Millions of Google Earth users around the world will be able to see how climate change could affect the planet and its people over the next century, along with viewing the loss of Antarctic ice shelves over the last 50 years.
Climate Change in Our World, launched by UK prime minister Gordon Brown at the Google Zeitgeist conference, is the product of a collaboration between Google, the UK government, the Met Office Hadley Centre and the British Antarctic Survey. It provides two new ‘layers’, or animations, available to all users of Google Earth.
One animation uses leading climate science from the UK’s Met Office Hadley Centre to show world temperatures throughout the next hundred years under medium projections of greenhouse gas emissions. It also shows stories of how people in the UK and in some of the world’s poorest countries are already being affected by changing weather patterns.

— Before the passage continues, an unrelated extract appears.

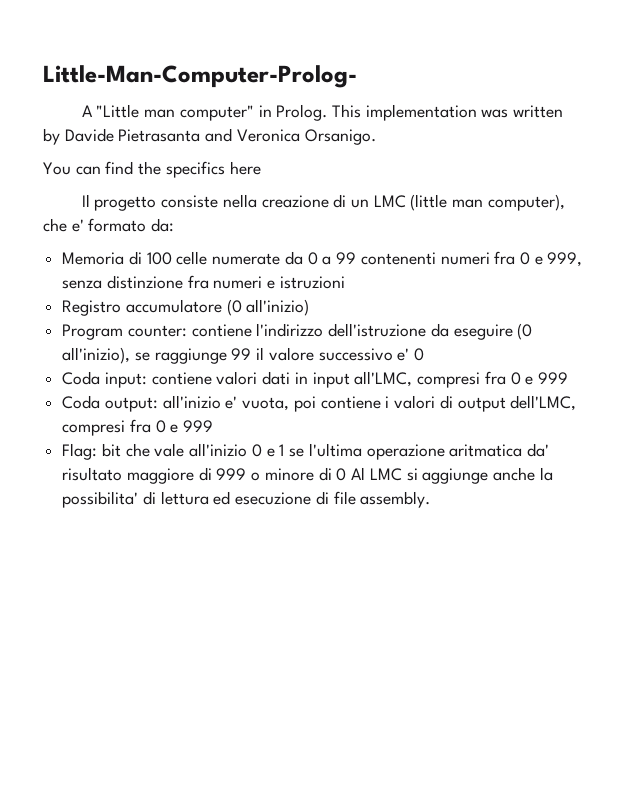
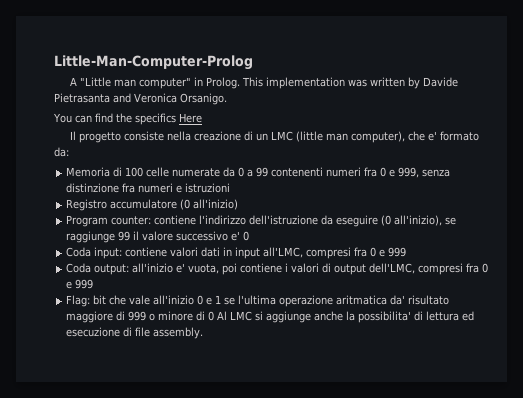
[43,65,357,88] Little-Man-Computer-Prolog- -> [54,55,253,70] Little-Man-Computer-Prolog
[229,161,261,175] here -> [178,113,202,123] Here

The animation contains information on action that can be taken by individuals, communities, businesses and governments to tackle climate change, and highlights good work already underway.
Another animation, developed by the British Antarctic Survey, shows the retreat of Antarctic ice caps since the 1950s, and features facts about climate change science and impacts in the Antarctic.
'Climate change is redrawing the map of the world. Unless we act, its impacts will be felt everywhere, as sea levels rise, crops fail, extreme weather increases and more areas are at risk of drought and flooding,' said environment secretary Hilary Benn.
'This project shows people the reality of climate change using estimates of both the change in the average temperature where they live, and the impact it will have on people’s lives all over the world, including here in Britain.'
So how do you get to see Climate Change in Our World? Once you click through to Google Earth, then download the application and then download the new layer - Climate Change In Our World - where you will see a movie of global temperature changes for the next 100 years.